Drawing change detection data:
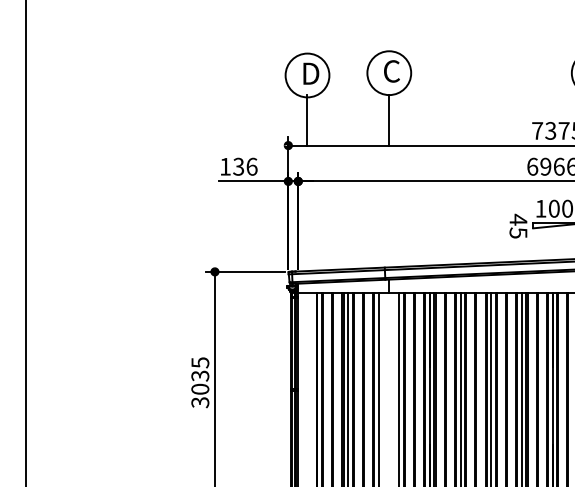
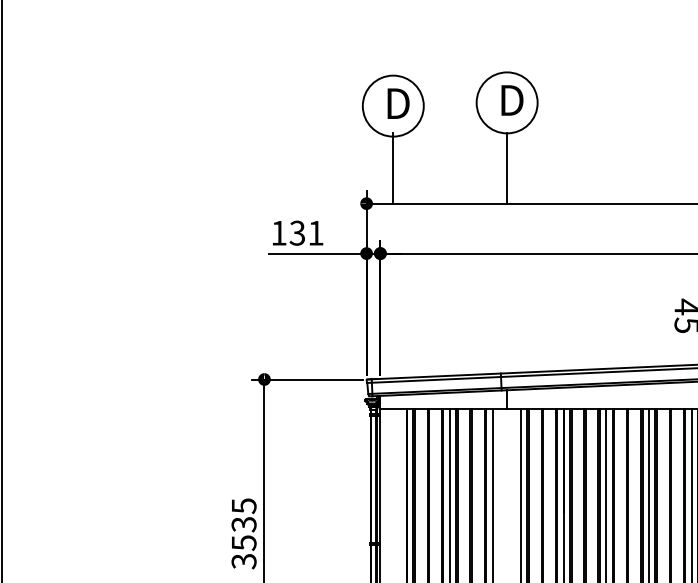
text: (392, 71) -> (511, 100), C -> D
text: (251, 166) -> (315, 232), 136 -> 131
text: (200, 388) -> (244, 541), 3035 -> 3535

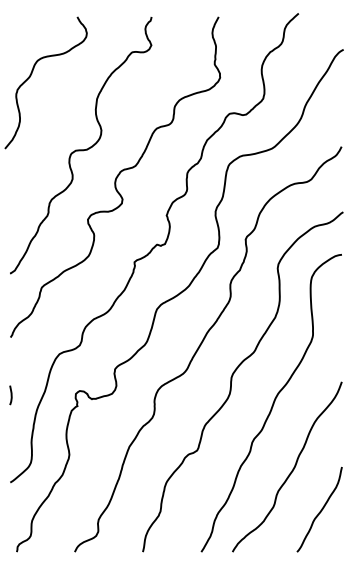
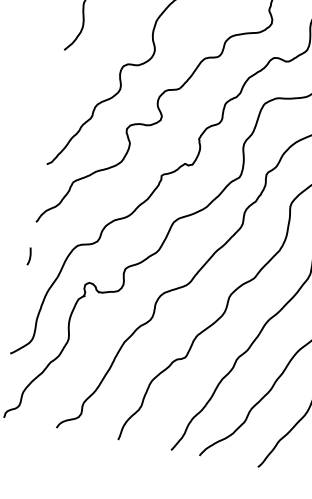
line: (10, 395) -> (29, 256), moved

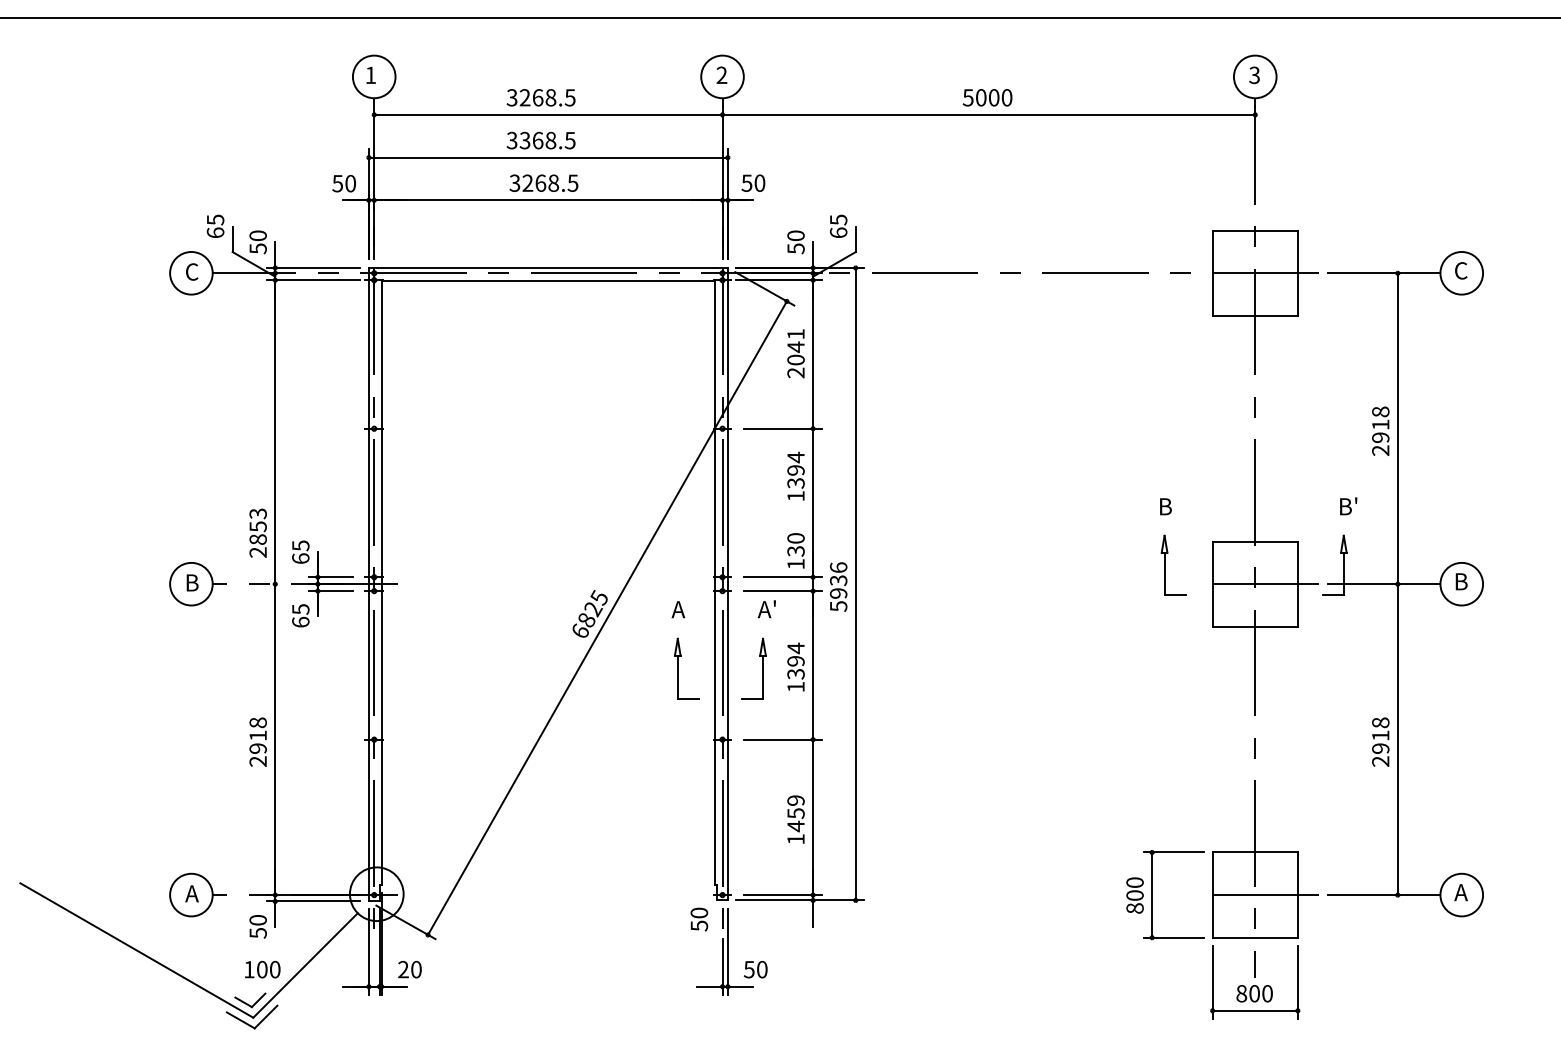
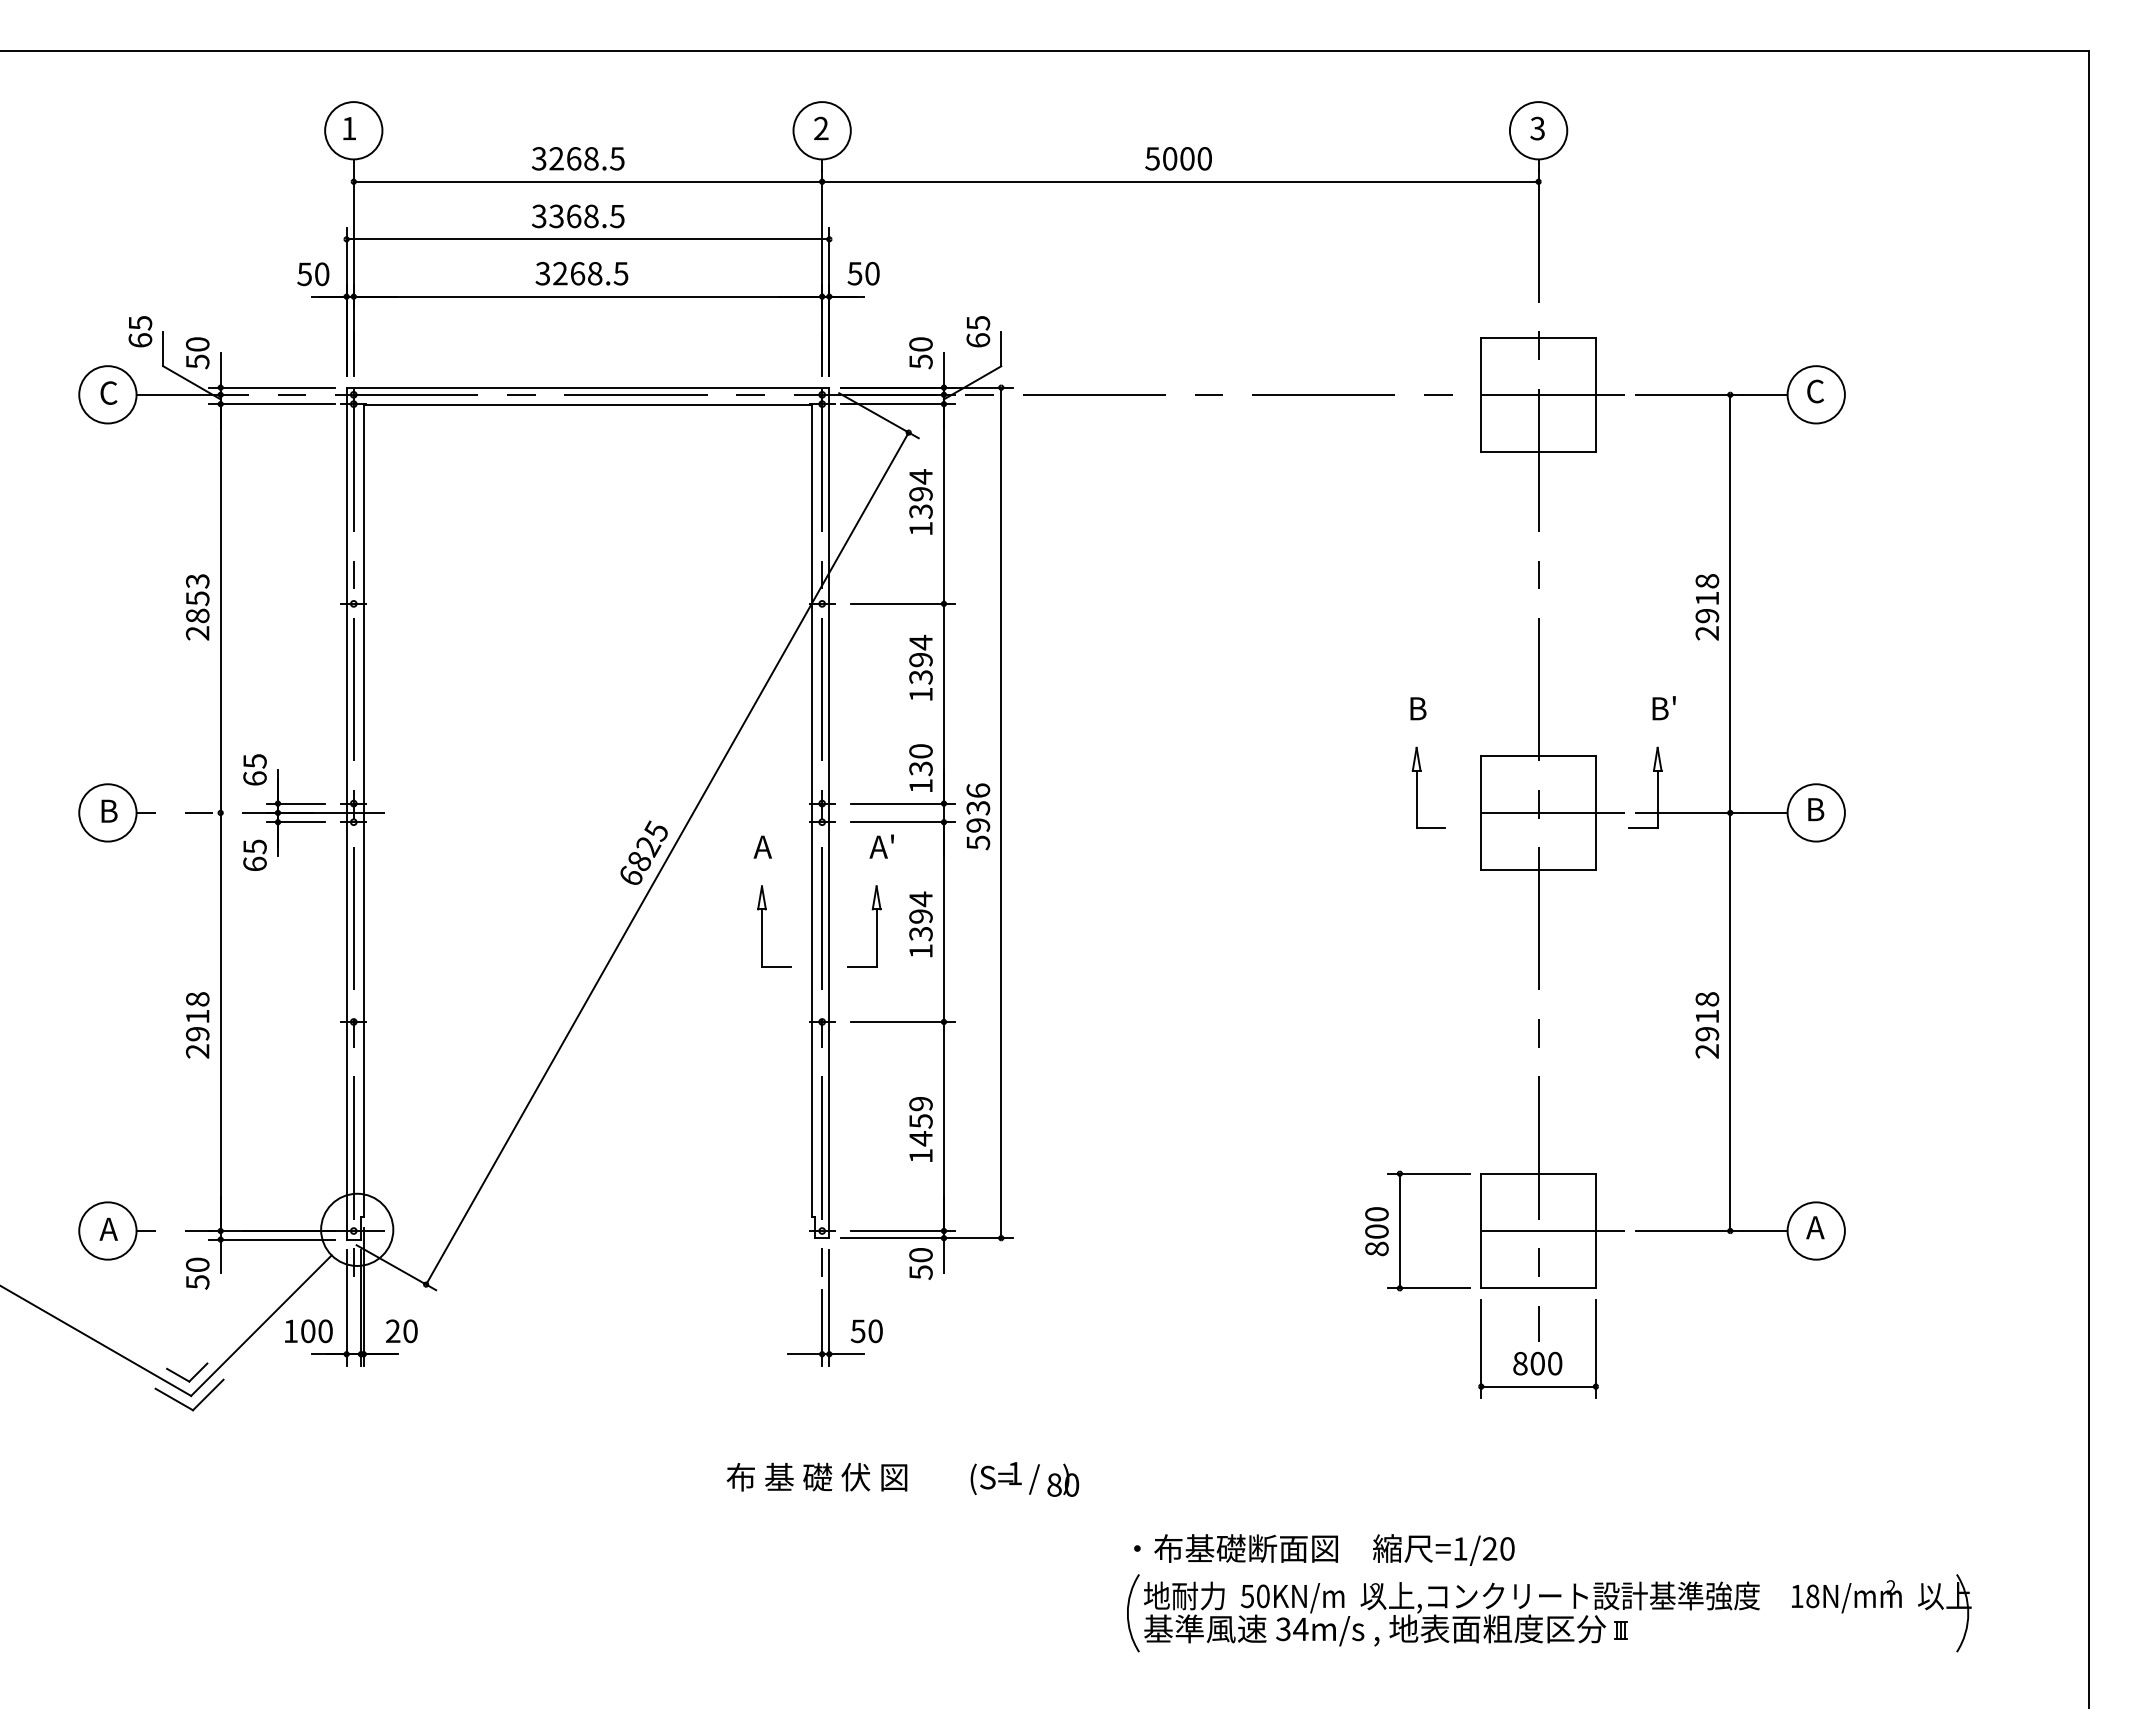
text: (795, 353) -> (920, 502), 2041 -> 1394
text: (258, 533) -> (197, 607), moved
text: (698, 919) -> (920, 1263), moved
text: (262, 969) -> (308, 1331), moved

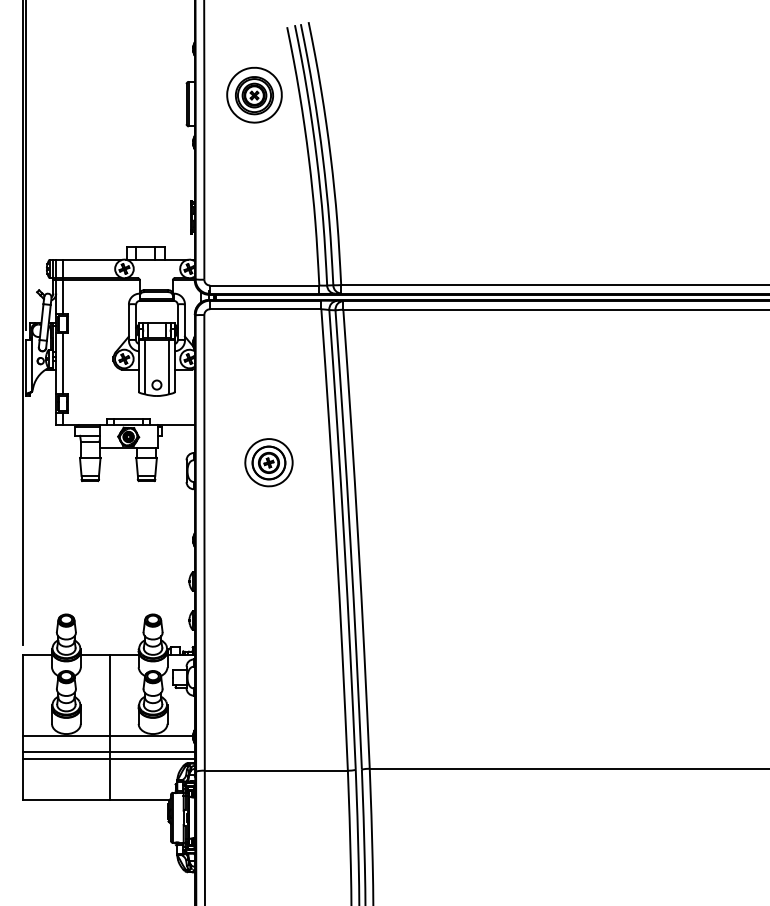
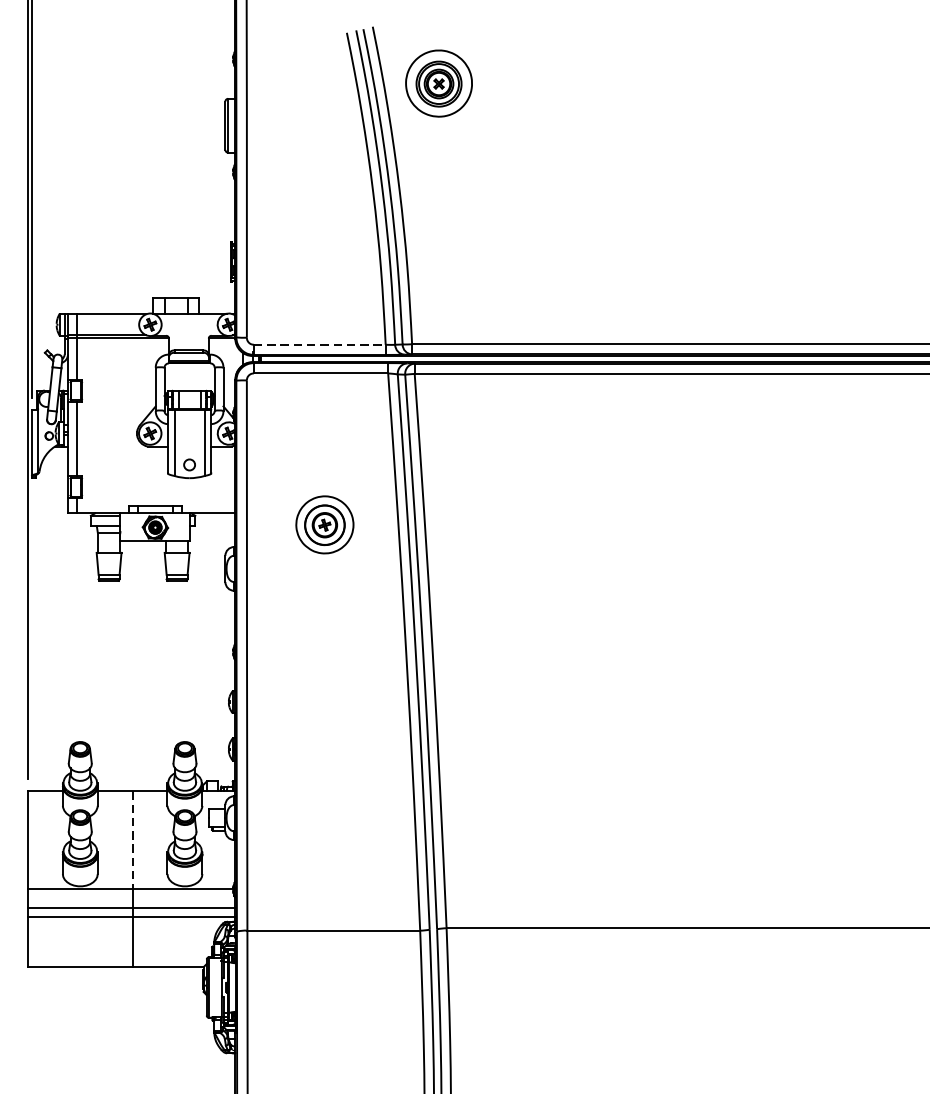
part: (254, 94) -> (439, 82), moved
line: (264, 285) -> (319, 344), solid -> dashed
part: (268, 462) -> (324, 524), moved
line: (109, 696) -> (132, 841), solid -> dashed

Requirement: Leave the images out and transcribe the remaining data above word for word.

Completed task:
text: (392, 71) -> (511, 100), C -> D
text: (251, 166) -> (315, 232), 136 -> 131
text: (200, 388) -> (244, 541), 3035 -> 3535

line: (10, 395) -> (29, 256), moved

text: (795, 353) -> (920, 502), 2041 -> 1394
text: (258, 533) -> (197, 607), moved
text: (698, 919) -> (920, 1263), moved
text: (262, 969) -> (308, 1331), moved

part: (254, 94) -> (439, 82), moved
line: (264, 285) -> (319, 344), solid -> dashed
part: (268, 462) -> (324, 524), moved
line: (109, 696) -> (132, 841), solid -> dashed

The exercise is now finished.